Brutal honesty meets 'prudence': Canadian and U.K. parliaments dissect the Afghanistan withdrawal
CBC
Some moments call for plain language. Evaluating the chaotic end to western involvement in Afghanistan is one of those moments.
The Canadian and U.K. parliaments recently delivered committee reports on the war in Afghanistan and the tumultuous withdrawal of Western forces. Only one of them offers a searing example of the kind of brutal self-reflection that is supposed to be at heart of our democratic system.
"The international withdrawal from Afghanistan has been a disaster in terms of planning, execution and consequences for the U.K.'s wider interests," wrote the British foreign affairs committee in its final report, released May 22, 2022.
"It was a betrayal of our partners in the country and, worst of all, undermined the security of the United Kingdom by encouraging our enemies to act against us."
And that was just the first two sentences of a blistering 60-page report that unflinchingly dissected Britain's evacuation efforts and the way Afghanistan's allies left it to its fate.
Western military involvement in Afghanistan ended in August 2021 when allied nations, led by the U.S., completed their withdrawal.
The two-week airlift that removed Western troops from the country brought with it scenes of desperation and horror. In the early days, people desperate to flee Taliban rule flooded the airport tarmac in Kabul and some fell to their deaths after clinging to departing aircraft.
"The former head of the armed forces told us that the decision to withdraw was 'strategically illiterate and morally bankrupt,' while the former National Security Adviser has called it 'a bad policy, badly implemented," said the British foreign affairs committee report. "It is an act of strategic self-harm.'"
The U.K. committee report, endorsed by members of both the governing and opposition parties, went on to say that the decision to leave Afghanistan "damaged the reputation of the U.K. and its allies, and will affect the [U.K.] government's ability to achieve its foreign policy goals for years to come."
Imagine hearing that kind of frank assessment from the lips of Canadian parliamentarians or senior defence and security officials.
In fairness, two former Canadian generals, other former members of the military and officials from humanitarian agencies delivered candid and clear-eyed testimony to Canada's Special Committee on Afghanistan over the last several months.

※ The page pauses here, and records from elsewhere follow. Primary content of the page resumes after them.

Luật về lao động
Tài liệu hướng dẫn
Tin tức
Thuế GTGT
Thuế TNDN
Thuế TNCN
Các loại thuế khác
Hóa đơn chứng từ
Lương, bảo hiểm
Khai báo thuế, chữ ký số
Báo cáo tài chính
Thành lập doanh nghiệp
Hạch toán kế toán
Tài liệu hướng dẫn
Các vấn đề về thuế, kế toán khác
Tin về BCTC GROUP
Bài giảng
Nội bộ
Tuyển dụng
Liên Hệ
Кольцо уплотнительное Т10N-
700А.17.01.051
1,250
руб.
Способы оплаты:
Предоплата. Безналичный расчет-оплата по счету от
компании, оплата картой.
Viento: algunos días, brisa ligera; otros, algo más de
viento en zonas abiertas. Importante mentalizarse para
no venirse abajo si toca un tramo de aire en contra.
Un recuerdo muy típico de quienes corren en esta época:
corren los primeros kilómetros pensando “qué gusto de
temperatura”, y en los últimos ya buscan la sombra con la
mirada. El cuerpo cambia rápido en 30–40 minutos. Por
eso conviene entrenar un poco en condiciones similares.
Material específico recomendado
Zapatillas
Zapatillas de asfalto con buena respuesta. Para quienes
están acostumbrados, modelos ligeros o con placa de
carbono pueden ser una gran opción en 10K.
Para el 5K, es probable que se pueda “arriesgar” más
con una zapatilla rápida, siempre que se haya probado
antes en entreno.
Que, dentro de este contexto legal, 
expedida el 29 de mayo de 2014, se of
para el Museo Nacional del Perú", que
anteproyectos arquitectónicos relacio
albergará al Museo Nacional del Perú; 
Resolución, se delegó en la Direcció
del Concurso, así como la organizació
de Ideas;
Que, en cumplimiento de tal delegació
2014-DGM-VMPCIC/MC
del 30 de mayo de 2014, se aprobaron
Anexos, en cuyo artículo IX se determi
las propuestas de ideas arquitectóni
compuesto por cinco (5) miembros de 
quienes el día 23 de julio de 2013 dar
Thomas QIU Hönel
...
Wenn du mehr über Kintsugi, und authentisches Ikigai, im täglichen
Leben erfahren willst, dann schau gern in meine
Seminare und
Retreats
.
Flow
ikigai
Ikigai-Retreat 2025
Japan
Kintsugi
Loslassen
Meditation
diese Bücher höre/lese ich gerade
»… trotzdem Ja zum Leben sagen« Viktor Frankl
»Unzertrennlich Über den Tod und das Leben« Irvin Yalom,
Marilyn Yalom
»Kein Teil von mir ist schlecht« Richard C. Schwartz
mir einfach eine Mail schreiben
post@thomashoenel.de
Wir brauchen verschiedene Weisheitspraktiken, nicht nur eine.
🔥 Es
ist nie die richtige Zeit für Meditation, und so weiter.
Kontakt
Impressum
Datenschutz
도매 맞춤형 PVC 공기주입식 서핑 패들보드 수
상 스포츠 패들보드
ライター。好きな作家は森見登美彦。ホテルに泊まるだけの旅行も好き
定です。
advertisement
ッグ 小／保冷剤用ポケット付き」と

But when it came time for a committee of Canadian parliamentarians to speak truth to power, the result was decidedly more restrained.
"Even if the exact point at which the Taliban's ascendancy became inevitable could not have been predicted with certainty, the Special Committee believes that greater prudence — and, therefore, a more proactive approach — was warranted in response to Afghanistan's clearly worsening trajectory," reads the assessment of the Special Committee on Afghanistan — buried on page 38 of its 86-page report, which was tabled with little fanfare last week.
While the phrase "greater prudence" might sound like fighting words to the Ottawa bureaucracy, it's likely cold comfort to the thousands of Afghans who believed in what countries like Canada were doing in Afghanistan and who have had to flee for their lives. Some of them are still on the run.